Стараясь не смотреть на деньги, я перешагнула через них и прошла в кухню. Геркулес все так же мурлыкал у меня на плече, но несколько переменил позицию, когда я приблизилась к холодильнику. Я опустила кота на пол и достала для него консервы, а для себя — зарядила кофеварку. Без мурчащей теплой тяжести на плече мне стало еще неуютнее. Возле кофеварки лежал пульт от телевизора; не придумав ничего лучше, чем включить электронный ящик, я начала открывать банку с консервами. Кот верноподданнически терся о мои ноги, помырькивая басом от усердия.

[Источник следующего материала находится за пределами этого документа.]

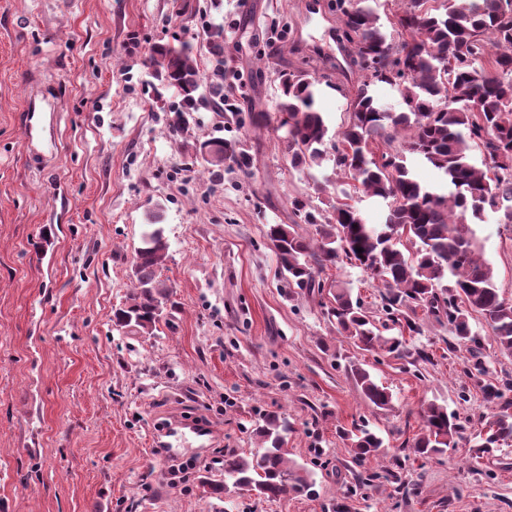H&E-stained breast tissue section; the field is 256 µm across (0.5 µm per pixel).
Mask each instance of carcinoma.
<instances>
[{
    "label": "carcinoma",
    "mask_w": 512,
    "mask_h": 512,
    "mask_svg": "<svg viewBox=\"0 0 512 512\" xmlns=\"http://www.w3.org/2000/svg\"><path fill=\"white\" fill-rule=\"evenodd\" d=\"M387 8L386 22L380 9ZM339 43L353 45L349 54L356 84L347 125L329 134L323 114L315 109L321 78L305 67L278 73L277 110L283 118L282 140L295 170L322 168L356 182L362 194L383 201V224L365 223L356 206L337 197L327 200L323 214L311 200L294 197V215L314 226L306 236L296 224H270L266 236L288 286L309 294L329 288L333 301L328 315L339 334L366 352L409 355L403 339L389 337L367 317L359 300L342 285H326L321 273L345 257L359 264L384 288L386 320L409 335L422 332L420 315L444 317L458 341L480 348L470 318L483 317L500 352L512 355V302L500 296L493 269L482 257L473 225L494 215L512 224V9L505 0H407L391 8L380 0H336ZM208 52L224 66V27L204 30ZM161 62L152 77L173 92L177 105L168 124L181 136L188 131L185 113L202 97L207 84L193 45L188 41L152 48ZM452 64L451 71L445 70ZM385 83L399 94V108L382 104L371 85ZM209 85V84H207ZM214 107L239 111L224 94V85H209ZM447 103L443 110L436 106ZM400 147H394L395 142ZM213 149L238 165L244 153L220 139ZM482 155L481 165L472 152ZM381 156L383 162L375 160ZM433 168L441 178L435 186L412 174L407 158ZM408 241L413 251L400 248ZM362 251H357V248ZM170 244L159 216L144 225L126 304L112 314L118 330L152 336L169 301V285L159 269L169 257ZM350 372L365 398L377 408L392 403L362 364ZM495 409L481 422L476 454L492 452L512 442V402L493 383L480 385ZM423 427L411 449L419 457L457 446L461 425L455 415L435 402L420 413ZM286 418L267 414L255 428L259 448L248 455H224V479L204 478L206 493L223 499L247 489L266 500L287 495H316L313 473L290 462L284 433ZM355 456L364 460L386 453L384 441L362 427L344 432Z\"/></svg>",
    "instance_id": "1"
}]
</instances>
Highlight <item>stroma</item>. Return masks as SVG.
<instances>
[{
  "label": "stroma",
  "instance_id": "stroma-1",
  "mask_svg": "<svg viewBox=\"0 0 512 512\" xmlns=\"http://www.w3.org/2000/svg\"><path fill=\"white\" fill-rule=\"evenodd\" d=\"M336 17V0H0V512H512V446L472 456L490 410L473 362L512 385V356L484 319L470 320L476 358L433 319L407 337L410 358L361 351L337 333L330 294L286 288L266 237L268 225L295 222L292 197L332 173L290 169L276 101L283 66L347 69ZM209 23L224 27L225 79L245 96L234 112L198 103L183 139L141 84L145 54L185 38L211 74ZM36 86L58 102L47 169L29 159L23 130ZM217 137L239 141L250 165L207 173L196 149ZM154 212L170 243L167 317L155 335L123 333L112 311L126 302ZM475 230L512 301V225ZM323 278L382 319L370 274L343 260ZM352 361L387 387L390 408L365 399ZM430 401L458 417V447L411 457L399 473L409 493L385 481L357 487L390 461H357L340 429L367 425L393 450L413 441ZM270 412L292 423V459L311 467L317 497H209L199 477L222 479L225 453L254 450ZM172 416L216 431L188 474L171 475L151 445Z\"/></svg>",
  "mask_w": 512,
  "mask_h": 512
}]
</instances>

— Оставайтесь с нами! — бойко выкрикнула популярная телеведущая. — После рекламной паузы мы продолжим обсуждение темы: «Когда предательницей становится родная сестра». С вами программа….

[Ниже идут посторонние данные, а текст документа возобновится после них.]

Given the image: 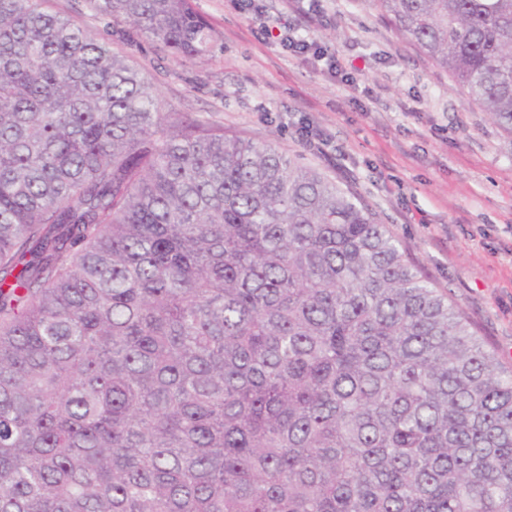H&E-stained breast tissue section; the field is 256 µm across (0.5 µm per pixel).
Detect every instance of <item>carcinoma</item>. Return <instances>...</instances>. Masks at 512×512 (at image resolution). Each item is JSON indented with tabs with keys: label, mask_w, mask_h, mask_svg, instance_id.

Я чуть не порезалась о край банки, но договорить ведущей не дала. Геркулес воспользовался моим замешательством и малокультурно взлетел на стол. Отогнув вырезанный металлический кружок, я пододвинула банку коту. Кот попятился, вылупив янтарные очи: мне же полагается прогнать его со стола и переложить в мисочку содержимое банки.
— Ешь, ешь, приятного аппетита, — ободрила его я, дрожащими руками налила себе кофе и устроилась рядом с изумленным зверем.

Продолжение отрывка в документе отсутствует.